======== Extract to read ========

SQLbits 2022 - The Best Bits
I made the trip by train from Scotland to London two weeks ago to attend SQLbits 2022. SQLbits is the largest expert led data conference in Europe and was being held at the London ExCeL.
The theme this year was retro gaming. It was great to see imagery from classic games such as PacMac and Space Invaders used as branding around the venue.
This blog captures the highlights from the sessions I attended.
Why star schema is your best choice in Power BI
In this session Alberto Ferrari of sqlbi explored three different approaches that can be taken to construct data models in Power BI:
- Single large flat table - also known as the "Excel way" because it is how you would organise data to enable pivot table analysis in Excel.
- Star schema - strict application of Kimble principles: one central fact table, with a number of dimension tables related to it.
- Snowflake - allowing more than one layer of dimension tables.
Alberto had done detailed research based on modelling the same dataset using these three different approaches and weighing up the pros and cons of each option. He considered the following factors using tools such as DAX Studio and the performance analyser built into Power BI to provide quantified evidence:
- Size of the Power BI model driven by how the Vertipac engine is able to load the data into the model.
- Performance of Power BI reports when actions such as choosing slicers were applied.
- The Total Cost of Ownership (TCO) related to developing and maintaining Power BI measures.
- Ease of use of model by end users in building reports.
As one would expect, the star schema came out in top in all areas. For more details, please read Alberto's excellent blog on this topic.
It was great to see that the Kimble principles that I first applied to create traditional data warehouses almost 20 years ago are still relevant today!
How to run a successful AI project
In this 20 minute lightening talk, Robin Lester of Microsoft gave us the benefit of his experience helping a range of different Microsoft partners and their clients to apply Artificial Intelligence.
The following elements resonated with me in particular:
The need to have a clearly defined goal that you are seeking to achieve. This absolutely key to any data and analytics problem and something that James Broome recently talked about in depth.
AI projects are inherently experimental in nature - this is built into the data science practices that are used to deliver AI projects. See blogs Machine Learning - the process is the science and Machine Learning - mad science or a pragmatic process? for further insight. Therefore, stakeholders need to be aware that the project may not be able to find a solution to the goal - for example, machine learning models cannot always be trained to achieve sufficient efficacy to enable them to be used in production. So all AI projects should set expectations accordingly: that they may fail to achieve their objective. The trick here is to "fail fast" wherever possible.
A significant proportion of any AI project effort is involved in data wrangling. It is not unusual to see 80% (or more!) of the effort being consumed with ingesting, cleaning and shaping data to make it suitable for use.

========

» What is needed: Extend the SQLbits 2022 conference write-up, beginning immediately after its final sentence.

======== Dataset ========

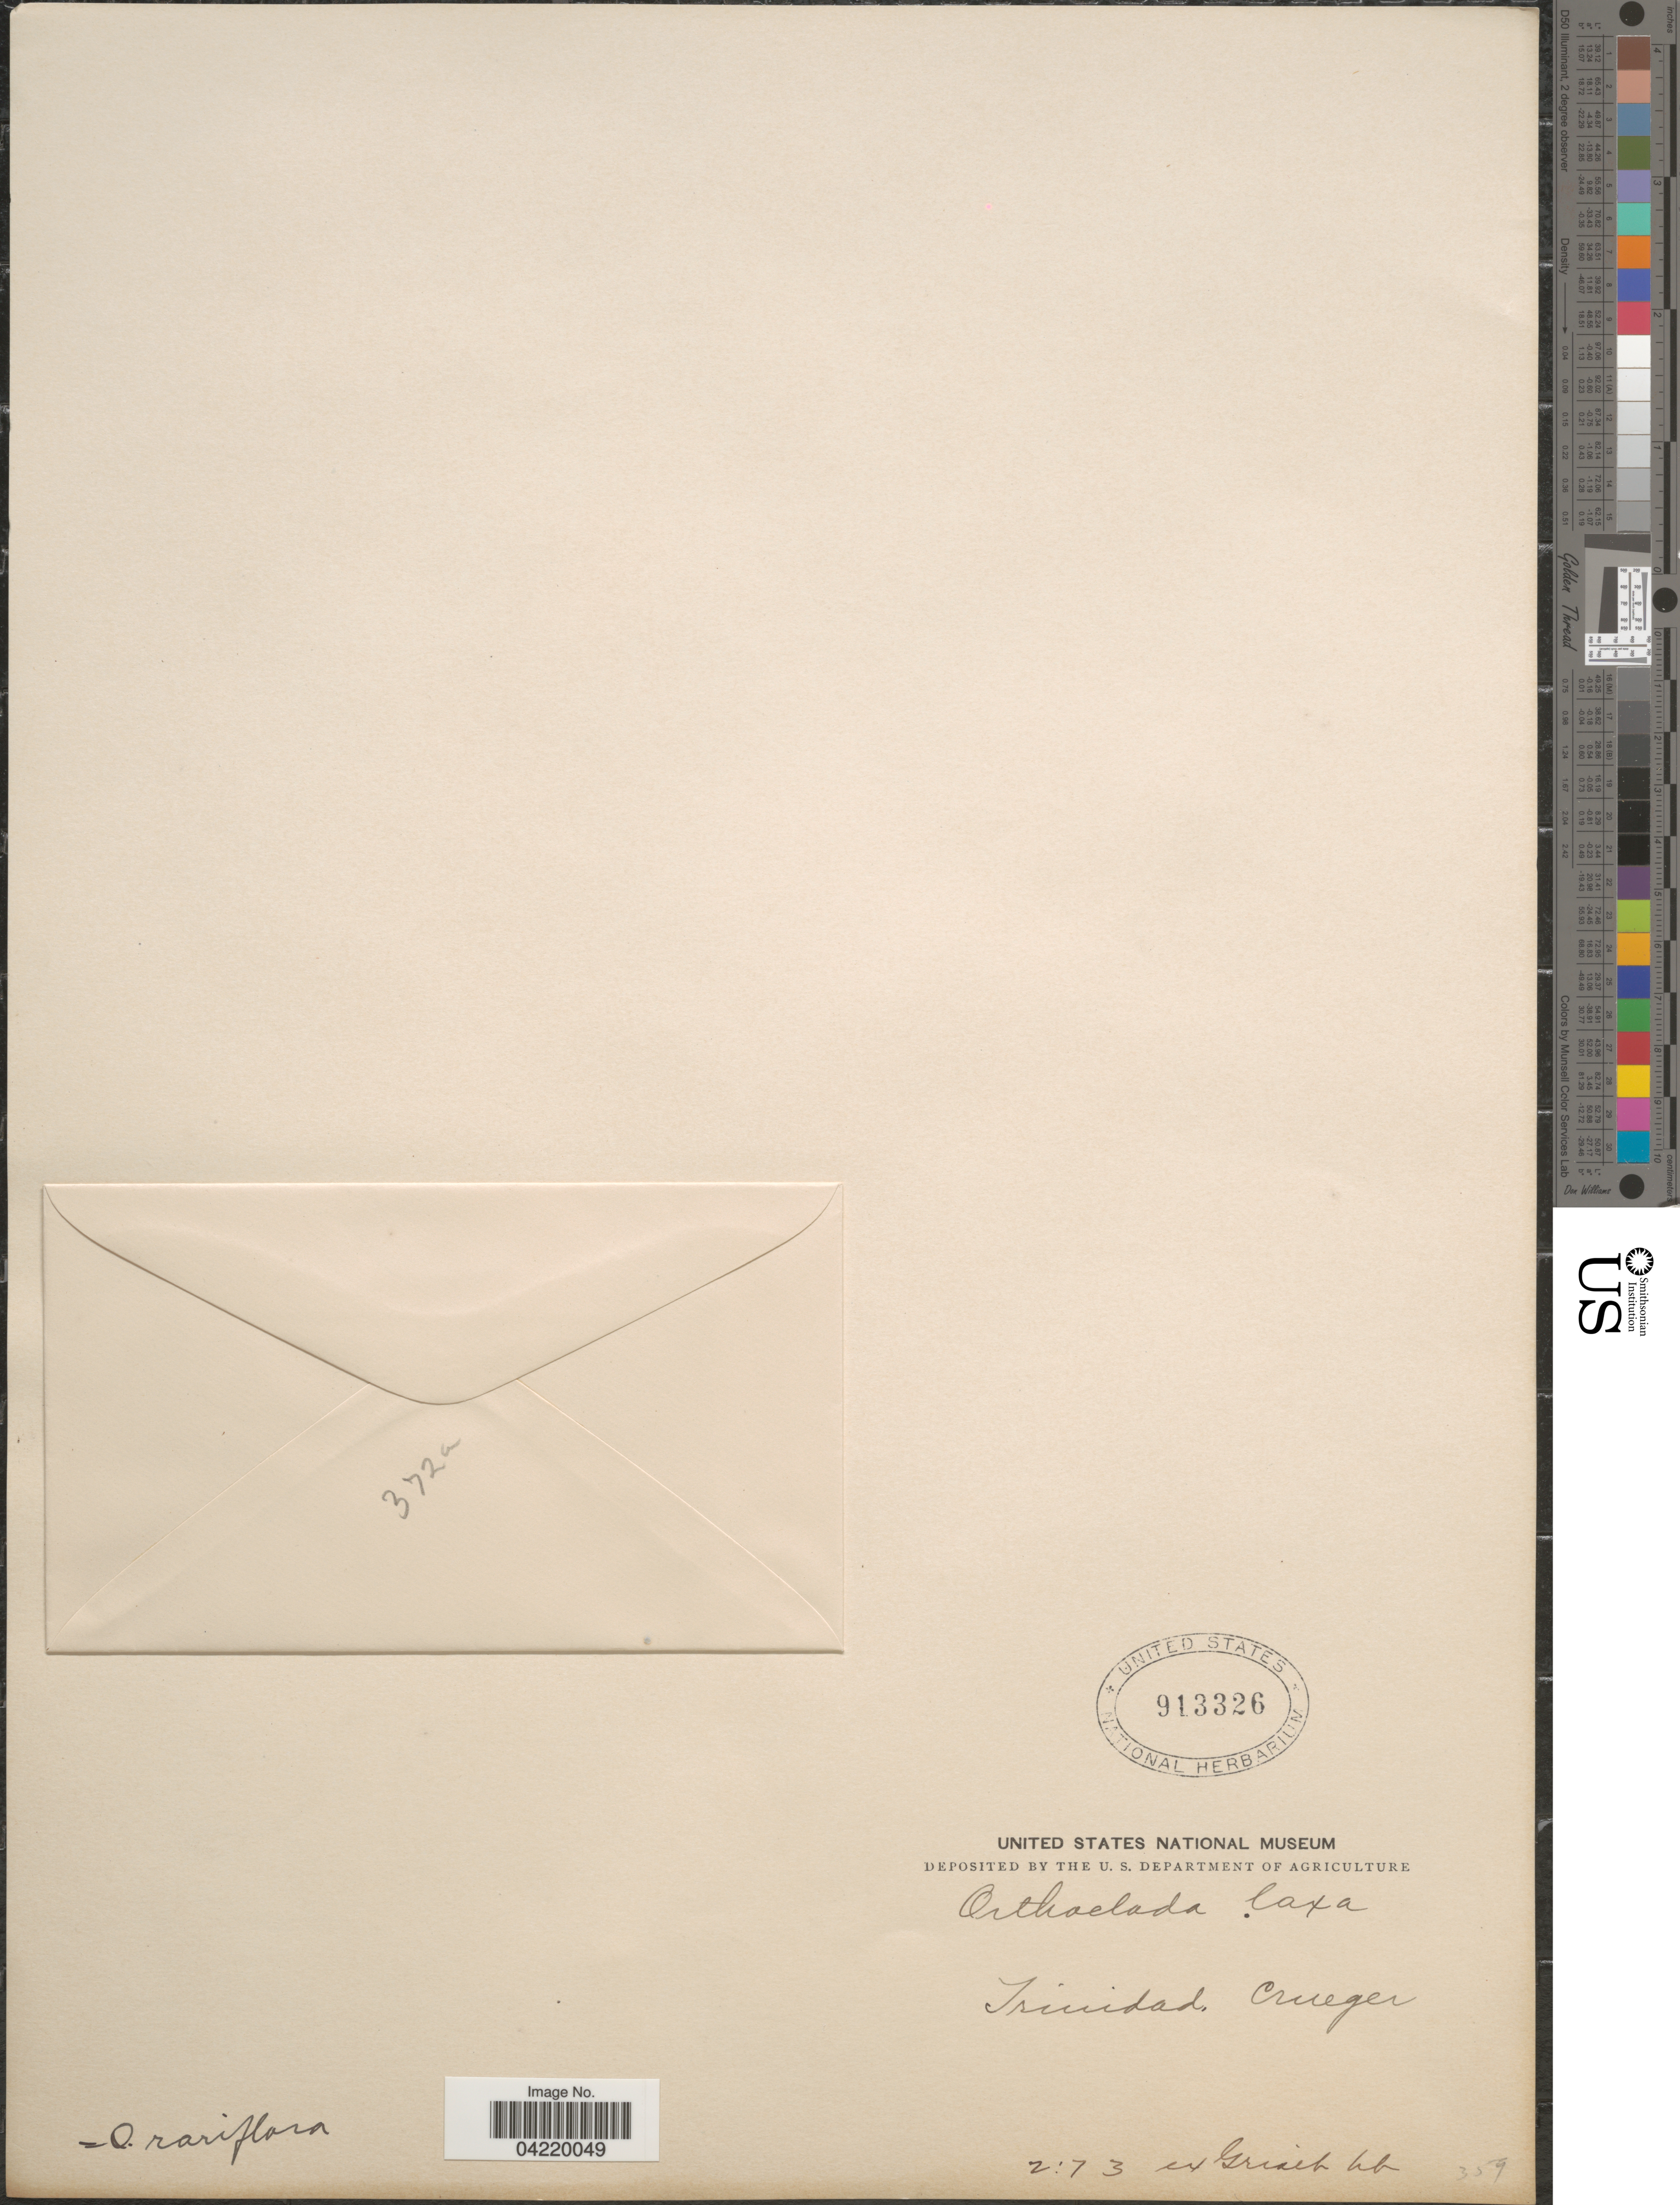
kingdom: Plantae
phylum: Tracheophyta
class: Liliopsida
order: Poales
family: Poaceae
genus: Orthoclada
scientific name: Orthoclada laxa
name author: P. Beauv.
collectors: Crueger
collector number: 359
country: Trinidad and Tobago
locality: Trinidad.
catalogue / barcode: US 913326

========

» Written response:
You don't necessarily need to build your own solutions from scratch. Microsoft offers a range of world class pre-trained models such as Text Analytics, which just one of a suite of Cognitive Services available to use. Wherever possible you should try these solutions first before choosing to invest in building a custom model.
A major factor in any AI project is not the data or the technology, but the people who need to be involved in making it a success. Do not under-estimate the resistance that you may encounter along the way. Ensure that you take the time to engage stakeholders who may be sceptical, feel threatened or simply be anxious about what the project may mean for them.
Finally, I was really pleased to see that Robin place ethics as a prime consideration. This includes the ability to explain the outcome of a model, which is a requirement under GDPR. He flagged Microsoft's InterpretML an open-source toolkit that helps to achieve model explainability.
One thing I was not aware of was the forthcoming EU AI Act which will be the first set of laws to govern AI by a major regulator. This definitely merits further research as it places explicit expectations on companies using AI.
Power BI Charticulator
We have recently started to experiment with Charticulator. So this session really jumped out. I wasn't disappointed.
Laura GB (Graham-Brown), Solutions Architect at HSO, provided an entertaining, high energy talk showing us how to approach building Charticulator visuals in Power BI from first principals. Based on her experience with the tool, she was able to provide helpful shortcuts and hightlight a few gotchas along the way.
This is something we will continue to experiment with at endjin as we see real potential in this when the native visuals provided by Power BI (or available in the visual marketplace) aren't sufficient. It was also encouraging to hear that Microsoft are actively developing Charticulator, so it will be interesting to see how it continues to evolve.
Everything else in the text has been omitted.